PARALLEL IMAGING (PI)
In an MRI, the scan time is proportional to the number of phase-encoding steps required to fill the k-space. PI reduces the scan time by undersampling the phase-encoding lines in an equidistant manner (Fig. 1) (7,8,9). However, undersampling introduces aliasing artifacts owing to the reduced field of view and imperfect spatial localization of the signal. Aliasing artifacts are corrected using coil sensitivity maps or auto-calibration signals from multichannel phased-array coils (9,10,11,12). Phased-array coils comprise multiple independent receiver channels or elements, each with a distinct spatial sensitivity profile, enabling the localization of MRI signals despite reduced phase-encoding steps. Image reconstruction is performed in either the image domain or the k-space.
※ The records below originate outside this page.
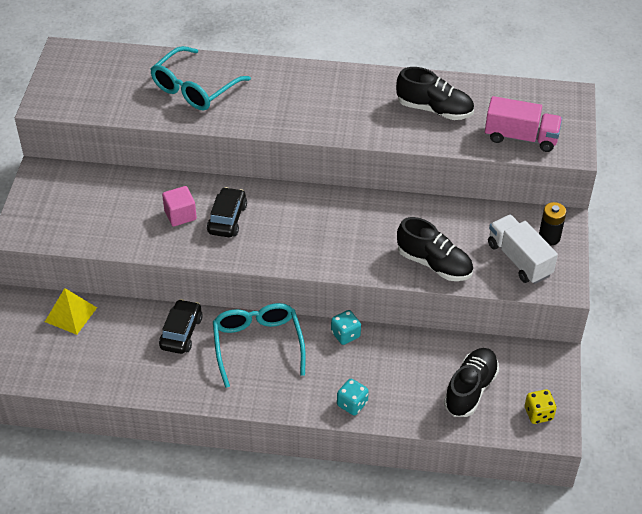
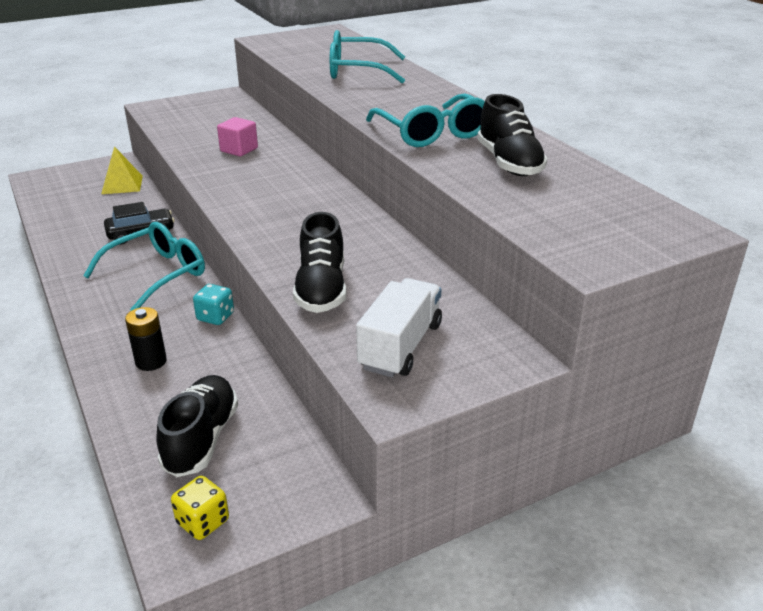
camera: 55 degrees right, 15 degrees down
black car [207,187,247,237] -> none
turquoise dice [337,379,369,415] -> none
black shoe [444,348,499,417] -> black shoe turned 75 degrees counterclockwise [156,375,238,477]
pink truck [485,96,562,152] -> none
black battery [539,202,566,246] -> black battery moved to [125,307,167,371]
none -> turquoise glasses [366,93,485,147]

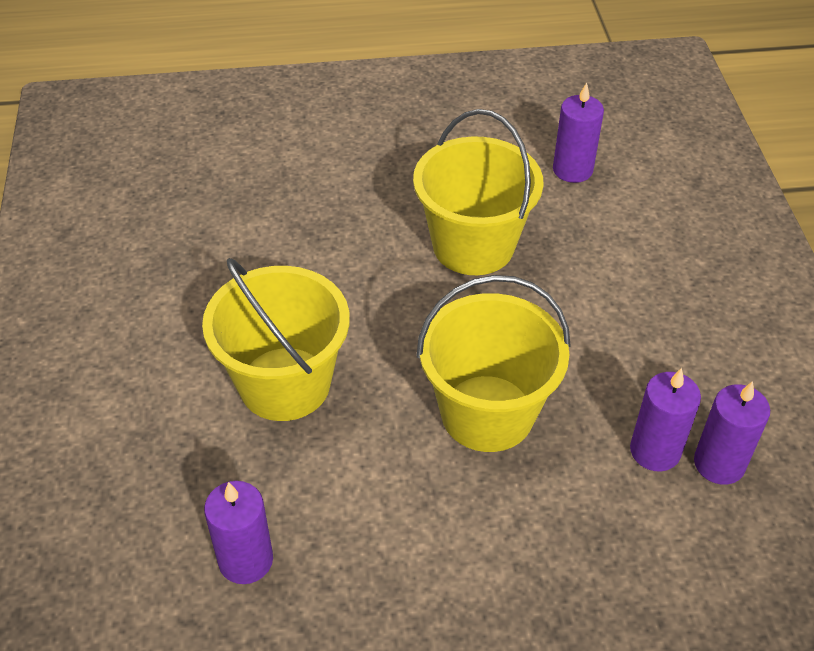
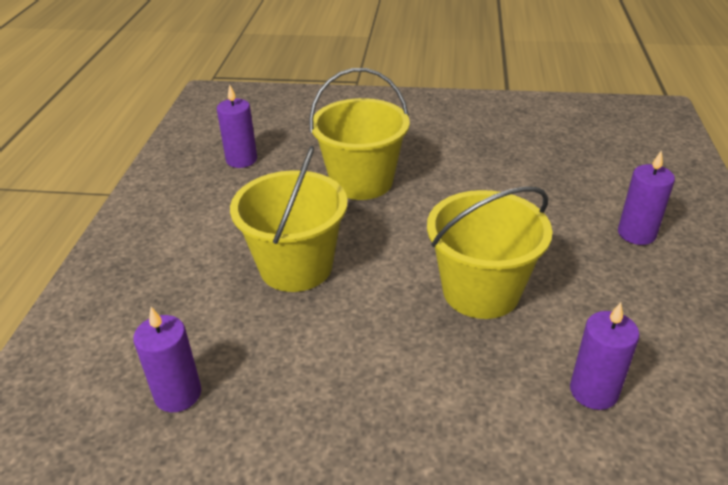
camera: 105 degrees right, 10 degrees down
purple candle [630,368,701,472] -> purple candle moved to [618,150,675,245]

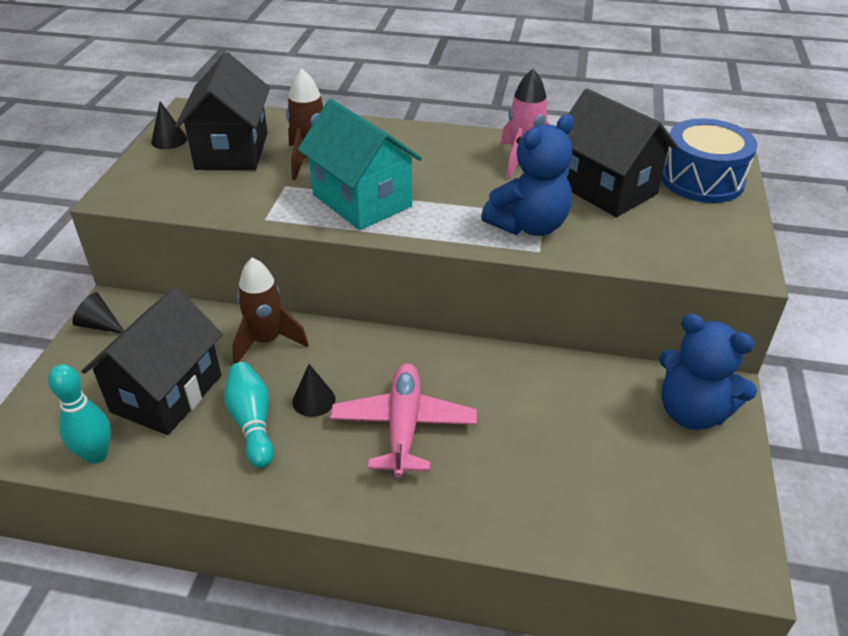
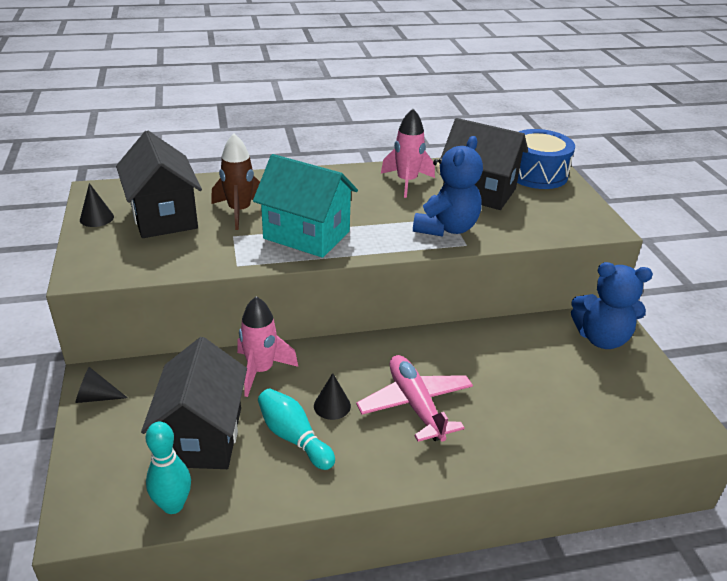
camera: 25 degrees left, 5 degrees down
brown rocket [232,257,309,364] -> pink rocket [237,296,298,397]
Fig. 1. Diagram of k-space sampling pattern. Each line represents a phase encoding step, and the dotted lines in the center indicate the center of the k-space.
A. In full sampling, all phase encoding lines are sampled.
B. In parallel imaging, phase encoding lines are skipped, or undersampled, in an equidistant manner.
C. In compressed sensing, the k-space is sampled randomly; however, more is still sampled in the center.
In image-domain reconstruction, aliasing artifacts are corrected after Fourier transformation. The process begins by generating coil sensitivity maps from a low-spatial-resolution full-field-of-view acquisition for each coil receiver element. The undersampled main-pulse sequence is then acquired to produce aliased images from each receiver element. The coil sensitivity maps are used in a reconstruction matrix inversion process to “unwrap” and combine the individual aliased images, yielding a full-field-of-view image without aliasing (8,9,10). Sensitivity encoding (SENSE; Philips Healthcare), modified sensitivity encoding (mSENSE; Siemens Healthineers), and array spatial sensitivity encoding technique (ASSET; GE Healthcare) re based on an image domain reconstruction approach.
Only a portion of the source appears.